> Selected text
--- START ---

In this study, two researchers assessed the responses of three AI-based breastfeeding chatbots—ChatGPT version 3.5, Gemini, and Copilot—by analyzing their answers to 50 frequently asked questions categorized into Baby-Centered Questions and Mother-Centered Questions. The evaluation employed five scoring criteria: the Quality Information Provision for Patients (EQIP) scale, the Simple Measure of Gobbledygook (SMOG) scale, the Similarity Index (SI), the Modified Dependability Scoring System (mDISCERN), and the Global Quality Scale (GQS).

This methodological framework aimed to systematically quantify the quality and reliability of information provided by the chatbots, ensuring a comprehensive assessment of their performance in delivering breastfeeding-related guidance. The use of diverse evaluation metrics allows for a nuanced understanding of each chatbot’s strengths and weaknesses in addressing the needs of both mothers and infants.

Results

The evaluation of AI chatbots revealed statistically significant differences across all assessment criteria (p < 0.05). Copilot achieved the highest scores in the Ensuring Quality Information for Patients (EQIP), Simple Measure of Gobbledygook (SMOG), and Similarity Index (SI) scales, with mean scores of 48.9 ± 14.2, 18.5 ± 2.03, and 28.0 ± 20.8, respectively. In contrast, Gemini excelled in the mDISCERN and Global Quality Score (GQS) evaluations, scoring 4.15 ± 0.936 and 4.12 ± 0.940, respectively. Notably, no significant differences were found between Copilot and Gemini for the mDISCERN and GQS scores. All three chatbots demonstrated high reliability and quality, although their readability was determined to require at least a university-level education. ChatGPT was noted for its originality with a score of 8.56 ± 17.6, while Copilot exhibited a higher degree of similarity in responses. In the "Mother-Centered Questions" category, significant differences were specifically observed in the EQIP, SMOG, and Similarity Index metrics (p < 0.001). Descriptive statistics and post hoc comparisons for all categories are detailed in Tables 3 and 4 of the study.

--- END ---

> Task instructions
- A) In the breastfeeding chatbot text, how many frequently asked questions were the chatbots' answers analyzed for?
- B) Print a part of the breastfeeding chatbot text that begins at the words "In this study, two" and stops after "Quality Scale (GQS).".
The lines after this point are separate material, apart from the breastfeeding chatbot text.

> Dataset
--- START ---

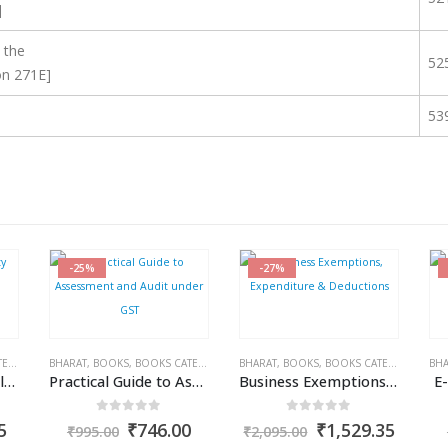
]
 the
52
on 271E]
53
-25%
-27%
IES
RAM DUTT SHARMA
,
BHARAT
INCOME TAX BOOKS
,
BOOKS
,
BOOKS CATEGORIES
,
PUBLISHER
,
R.P. GARG
,
BHARAT
GST BOOKS
,
BOOKS
,
TARUN KR. GUPTA
,
BOOKS CATEGORIES
,
BHA
IN
Interest, Fee & Penalty under Income Tax Act
Practical Guide to Assessment and Audit under GST
Business Exemptions, Expenditure & Deductions
E
0
out of 5
0
out of 5
al
Current
Original
Current
Original
Curre
5
₹
746.00
₹
1,529.35
₹
995.00
₹
2,095.00
price
price
price
price
price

--- END ---

> Per-task answers
- A) 50

- B)
In this study, two researchers assessed the responses of three AI-based breastfeeding chatbots—ChatGPT version 3.5, Gemini, and Copilot—by analyzing their answers to 50 frequently asked questions categorized into Baby-Centered Questions and Mother-Centered Questions. The evaluation employed five scoring criteria: the Quality Information Provision for Patients (EQIP) scale, the Simple Measure of Gobbledygook (SMOG) scale, the Similarity Index (SI), the Modified Dependability Scoring System (mDISCERN), and the Global Quality Scale (GQS).